WHAT IS REQUIRED: Which lines of the data hold the word "software"? Copy all of them.

RECORDED INFORMATION:
══════════════════════════════

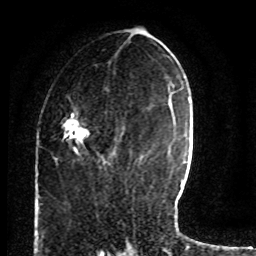
Breast MRI (dynamic contrast-enhanced), one axial slice. Cropped to one breast. Dynamic contrast-enhanced series, time point 2 of 8 at this slice position (early post-contrast). 1.5 T. TE 4.2 ms, TR 7 ms. 2 mm slice thickness. 256 × 256 image matrix, field of view 165 × 165 mm. Female patient.
Structures marked on this image (semi-automatically segmented with operator editing):
- enhancing-tissue mask used for the functional tumour volume (all voxels passing the contrast-enhancement thresholds inside the analysis volume; usually the tumour): bounding box (x1, y1, x2, y2) in pixels: (65, 111, 110, 165)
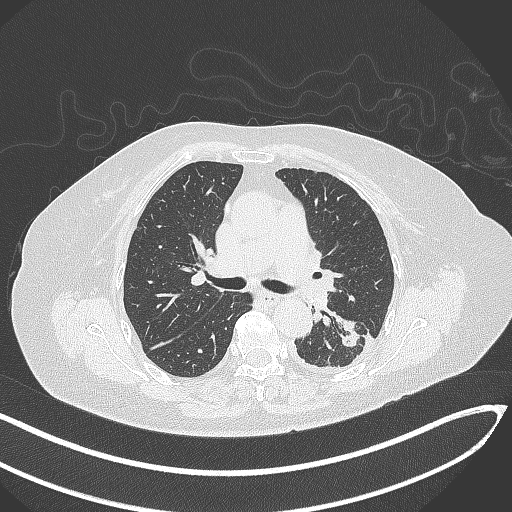
Chest CT, one axial slice; position 194 of 270 along the scan axis; reconstruction kernel B70f; 120 kVp; lung window (W 1500 / L -600 HU); 1 mm slice thickness; 512 × 512 image matrix. Female patient, age 76 years. Case-level facts recorded for this patient, not image findings: clinical TNM (as recorded): T1c N0 M0.
Structures marked on this image (rectangle marked by the reading radiologist):
- lung tumour (recorded histology: adenocarcinoma): bounding box <337,316,362,351> (left, top, right, bottom; pixels)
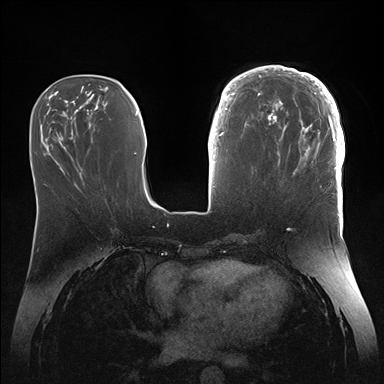
Breast MRI (dynamic contrast-enhanced), one axial slice. Slice 55 of 176 in the series (ordered by position). Dynamic contrast-enhanced series, time point 2 of 7 at this slice position (early post-contrast). 1.5 T. TE 1.5 ms, TR 4.1 ms. 1.1 mm slice thickness. 384 × 384 image matrix, field of view 340 × 340 mm. Female patient.
Structures marked on this image (semi-automatically segmented with operator editing):
- enhancing-tissue mask used for the functional tumour volume (all voxels passing the contrast-enhancement thresholds inside the analysis volume; usually the tumour): bounding box (x1, y1, x2, y2) in pixels: (246, 66, 345, 186)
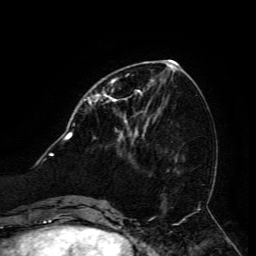
Breast MRI (dynamic contrast-enhanced), one axial slice; position 52 of 134 along the scan axis; cropped to one breast; dynamic contrast-enhanced series, time point 2 of 6 at this slice position (early post-contrast); 3 T; TE 4.8 ms, TR 9 ms; 256 × 256 image matrix. Female patient.
Structures marked on this image (semi-automatically segmented with operator editing):
- enhancing-tissue mask used for the functional tumour volume (all voxels passing the contrast-enhancement thresholds inside the analysis volume; usually the tumour): bounding box [x1, y1, x2, y2] px = [95, 82, 140, 123]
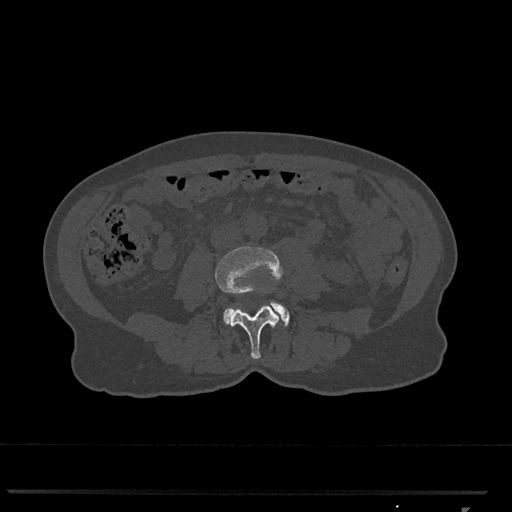
CT including the spine, one axial slice. Position 251 of 793 along the scan axis. Reconstruction kernel Br40s/3. 120 kVp. Bone window (W 1800 / L 400 HU). 0.5 mm slice thickness. 512 × 512 image matrix, field of view 380 × 380 mm. Patient: female, 62 years. From the clinical record (not read from this slice): primary cancer: renal.
Structures marked on this image (semi-automatic segmentation, software-assisted and operator-edited):
- L3 vertebra: bounding box [x1, y1, x2, y2] px = [215, 246, 283, 359]
- L4 vertebra: [223, 301, 290, 327]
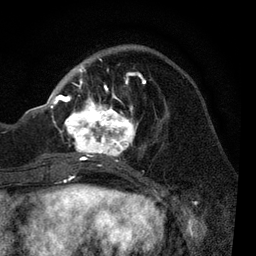
Breast MRI, one axial slice; cropped to one breast; dynamic contrast-enhanced series, time point 2 of 7 at this slice position (early post-contrast); 3 T; TE 2.2 ms, TR 5.4 ms; 256 × 256 image matrix, field of view 150 × 150 mm. Female patient.
Outlined on this slice (semi-automatic segmentation, software-assisted and operator-edited):
- enhancing-tissue mask used for the functional tumour volume (all voxels passing the contrast-enhancement thresholds inside the analysis volume; usually the tumour): box from (x=51, y=58) to (x=151, y=169) px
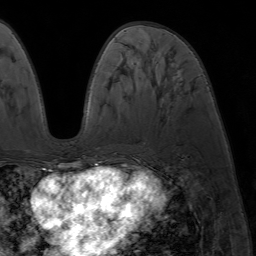
Breast MRI (dynamic contrast-enhanced), one axial slice. Position 27 of 64 along the scan axis. Cropped to one breast. Dynamic contrast-enhanced series, time point 2 of 7 at this slice position (early post-contrast). 1.5 T. TE 4.2 ms, TR 6.8 ms. 2.5 mm slice thickness. 256 × 256 image matrix, field of view 230 × 230 mm. Female patient.
Annotated regions visible in this slice (semi-automatically segmented with operator editing):
- enhancing-tissue mask used for the functional tumour volume (all voxels passing the contrast-enhancement thresholds inside the analysis volume; usually the tumour): bounding box <86,163,94,173> (left, top, right, bottom; pixels)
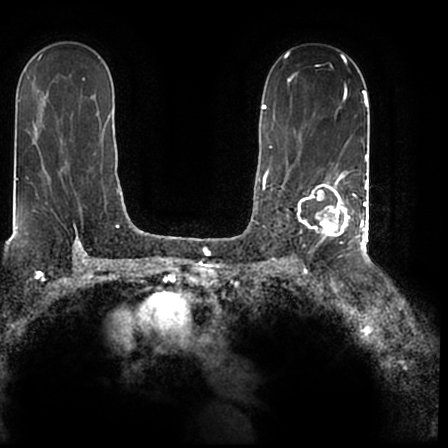
Breast MRI (dynamic contrast-enhanced), one axial slice. Position 127 of 200 along the scan axis. Cropped to one breast. Dynamic contrast-enhanced series, time point 2 of 7 at this slice position (early post-contrast). 1.5 T. TE 2.2 ms, TR 4.6 ms. 448 × 448 image matrix, field of view 280 × 280 mm. Female patient.
Annotated regions visible in this slice (semi-automatically segmented with operator editing):
- enhancing-tissue mask used for the functional tumour volume (all voxels passing the contrast-enhancement thresholds inside the analysis volume; usually the tumour): bounding box (x1, y1, x2, y2) in pixels: (298, 171, 366, 244)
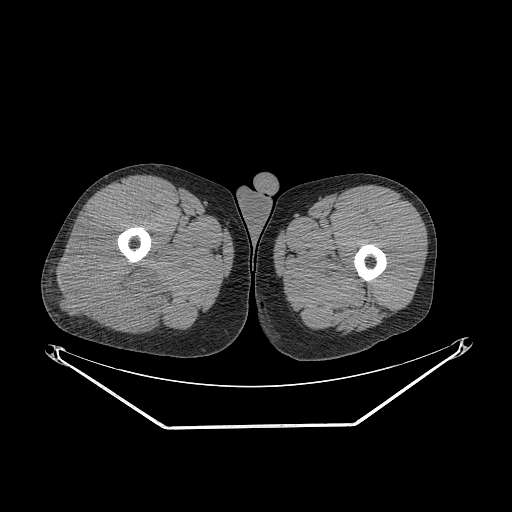
CT of an extremity soft-tissue mass (from a PET/CT study), one axial slice. Slice 258 of 267 in the series (ordered by position). Reconstruction kernel STANDARD. Soft-tissue window (W 400 / L 40 HU). 3.75 mm slice thickness. 512 × 512 image matrix, field of view 500 × 500 mm. Male patient. From the clinical record (not read from this slice): histological type: poorly differentiated synovial sarcoma; grade: high; site of the primary tumour: right buttock.
Structures marked on this image (expert contour drawn on MRI and transferred to this co-registered scan by the dataset authors):
- gross tumour volume including surrounding oedema: box from (x=53, y=217) to (x=161, y=332) px
- gross tumour volume (mass): (x=53, y=217)–(x=161, y=332)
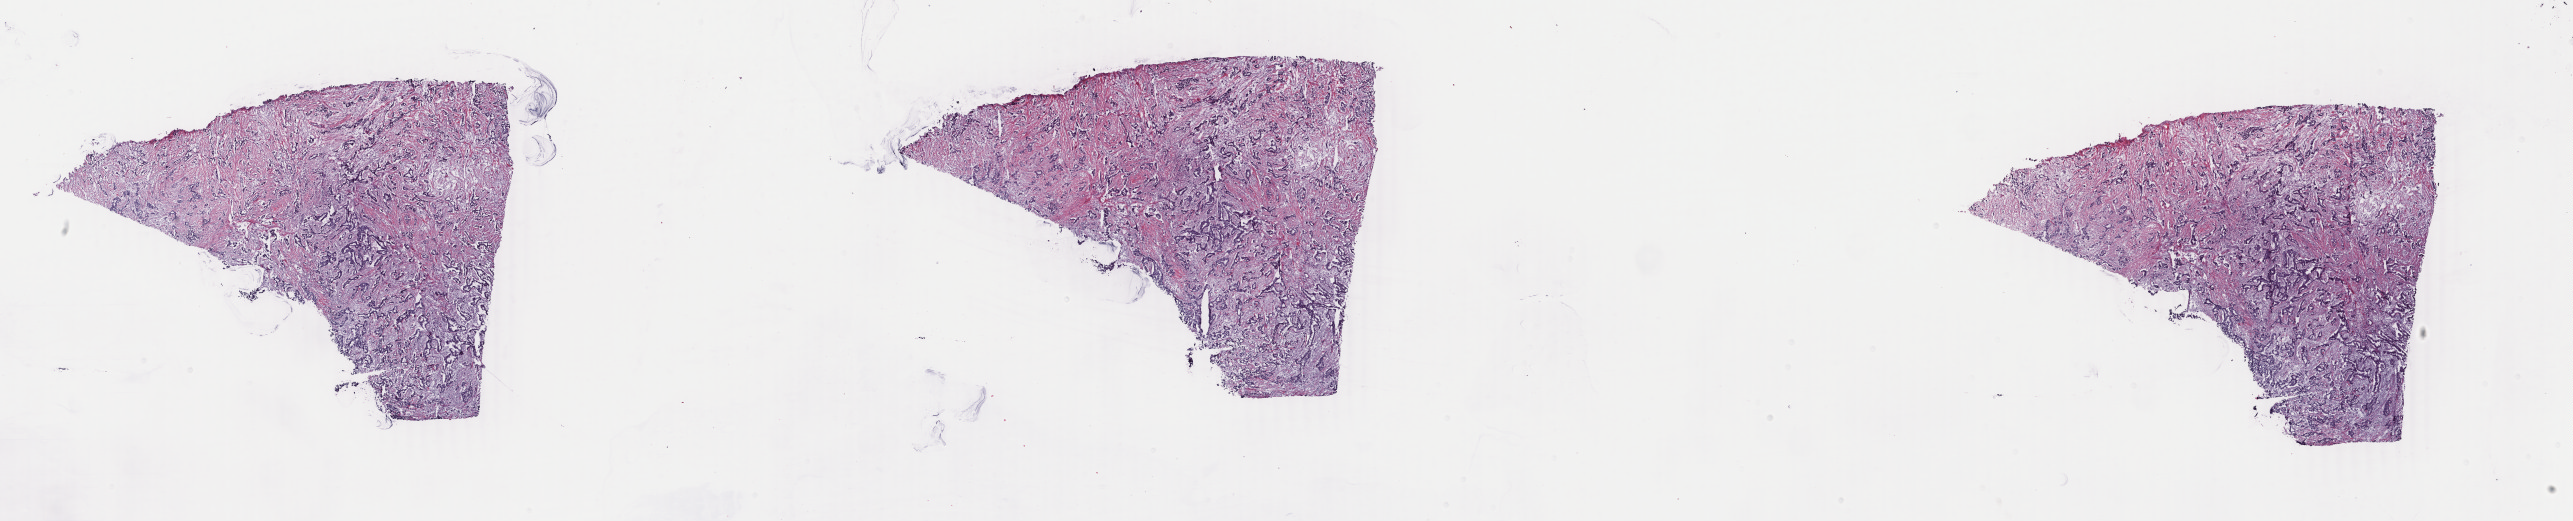
Hematoxylin and eosin (H&E) stained whole-slide image — whole scanned area (about 40.9 x 8.3 mm) shown as a low-resolution overview; frozen section; sample: primary tumour, breast. Female patient; age at initial diagnosis 71 years. Slide review estimates, as recorded: tumour cells 85%, tumour nuclei 85%, normal cells 0%, stromal cells 15%, necrosis 0%. Inflammatory infiltration, as recorded: lymphocyte infiltration 1%, monocyte infiltration 0%, neutrophil infiltration 0%.
* TNM: T2 N0 M0
* lymph nodes positive (case pathology): 0 of 14 examined
* pathologic diagnosis: Infiltrating duct carcinoma, NOS
* AJCC pathologic stage: IIA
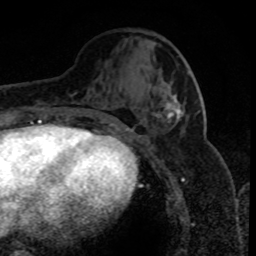
Breast MRI (dynamic contrast-enhanced), one axial slice. Cropped to one breast. Dynamic contrast-enhanced series, time point 2 of 8 at this slice position (early post-contrast). 1.5 T. TE 4.2 ms, TR 7.1 ms. 2 mm slice thickness. 256 × 256 image matrix, field of view 150 × 150 mm. Female patient.
Structures marked on this image (semi-automatically segmented with operator editing):
- enhancing-tissue mask used for the functional tumour volume (all voxels passing the contrast-enhancement thresholds inside the analysis volume; usually the tumour): bounding box (x1, y1, x2, y2) in pixels: (166, 94, 183, 123)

══════════════════════════════

REPLY TO THE EXERCISE:
Structures marked on this image (semi-automatic segmentation, software-assisted and operator-edited):
Outlined on this slice (semi-automatic segmentation, software-assisted and operator-edited):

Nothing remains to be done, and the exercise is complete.